Yeah but since I'm using ObjectInputStream there is no way of just cutting off the stream halfway through. It will start reading the next object and won't stop until it's totally read.

Read length, close connection if length is too large, receive TCP data until we have that many bytes, present bytes to java.util.Serialization, close connection if serialization fails.

Another option is 3rd party serialization libraries like Google P Buffers.  This is what I considered using last time I did networking.

This! Or, somewhat more specifically, this! Smiley

Offline pjt33
« Reply #11 - Posted 2010-10-29 23:16:07 »

Now to my question:
Is there any articles/books (anything!) that tells about this topic for Java applications? I really want to learn about this, but I want to make sure I do not read something outdated, or something bad.  Smiley
I don't know any, but allow me to share what I've learnt the hard way. (Not always through my own errors - I've had plenty of pain fixing broken protocols written by other people too).

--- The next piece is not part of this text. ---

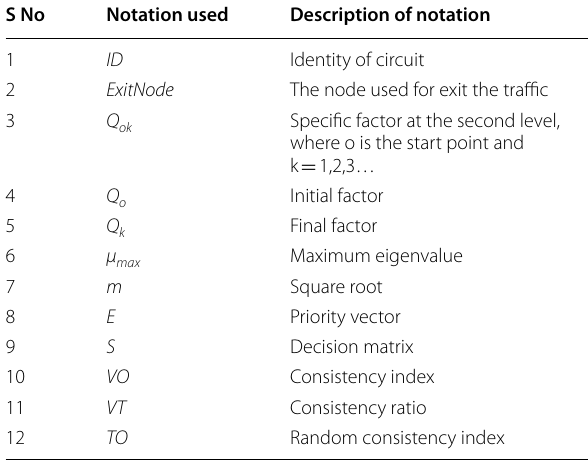
Table 1 Notations used in this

These rules apply equally to network protocols and file formats (for level data, save files, etc).

1. Always have a header which includes a version number. Even for version 0.0.1. Otherwise when you make a breaking change to the protocol/format you will have major problems.
2. If a field is of variable length, either encode the length and write that first (my preferred option) or ensure that they are self-limiting. For strings this means that you have a delimiter character and an escaping mechanism. For integers which are usually small, study UTF-8's approach.

There's more to good network protocol design than this, but getting these basics wrong will hurt you.